New data has shown the UK's public debt rose to 90 per cent of GDP in 2012, up from 85.5 per cent in 2011. Despite promises by chancellor George Osborne to reduce the public deficit, these figures show that this remains stubbornly high at 6.3 per cent.
Osborne may now be happy that a study he previously championed by Reinhart and Rogoff, which showed a correlation between national debts above 90 per cent of GDP and economic contraction, has been challenged. Nonetheless, a link between high debt and slower growth remains. But as Allister Heath writes, while Reinhart and Rogoff has come under fire, the case to reduce the heavy burden of national debts remain strong:
But even if Reinhart and Rogoff’s original work is no longer useful – we will have to allow the dust to settle on the academic row before being sure – others have come to the same conclusions.

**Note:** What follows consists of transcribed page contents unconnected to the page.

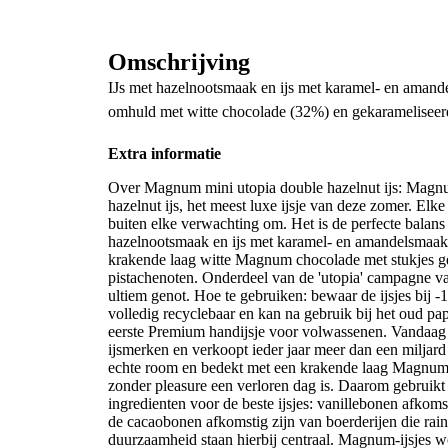
Omschrijving
IJs met hazelnootsmaak en ijs met karamel- en aman
omhuld met witte chocolade (32%) en gekarameliseerd
Extra informatie
Over Magnum mini utopia double hazelnut ijs: Magn
hazelnut ijs, het meest luxe ijsje van deze zomer. Elk
buiten elke verwachting om. Het is de perfecte balan
hazelnootsmaak en ijs met karamel- en amandelsmaak
krakende laag witte Magnum chocolade met stukjes g
pistachenoten. Onderdeel van de 'utopia' campagne va
ultiem genot. Hoe te gebruiken: bewaar de ijsjes bij 
volledig recyclebaar en kan na gebruik bij het oud 
eerste Premium handijsje voor volwassenen. Vandaa
ijsmerken en verkoopt ieder jaar meer dan een miljard i
echte room en bedekt met een krakende laag Magnum
zonder pleasure een verloren dag is. Daarom gebrui
ingredienten voor de beste ijsjes: vanillebonen afko
de cacaobonen afkomstig zijn van boerderijen die rainfo
duurzaamheid staan hierbij centraal. Magnum-ijsjes 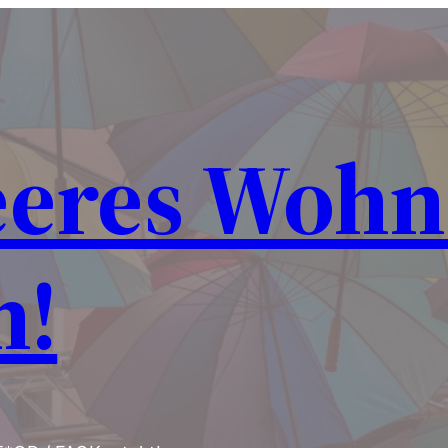
eeres Woh
n!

Stephen G Cecchetti, M S Mohanty and Fabrizio Zampolli’s The Real Effects of Debt, published in September 2011 by the Bank of International Settlements, analyses OECD countries between 1980 and 2010. It also finds that, beyond a certain level, debt is a drag on growth. For government debt, the threshold is around 85 per cent of GDP; for corporate debt it is 90 per cent of GDP and for household debt it is also around 85 per cent. “The immediate implication is that countries with high debt must act quickly and decisively to address their fiscal problems,” the authors argue.
There is also an extensive literature that shows that elevated levels of public spending (consumption expenditure, not capex) and elevated levels of tax as a share of GDP are bad for growth. The bottom line is clear: don’t listen to those who argue that we can go on borrowing vast amounts at no risk to the economy.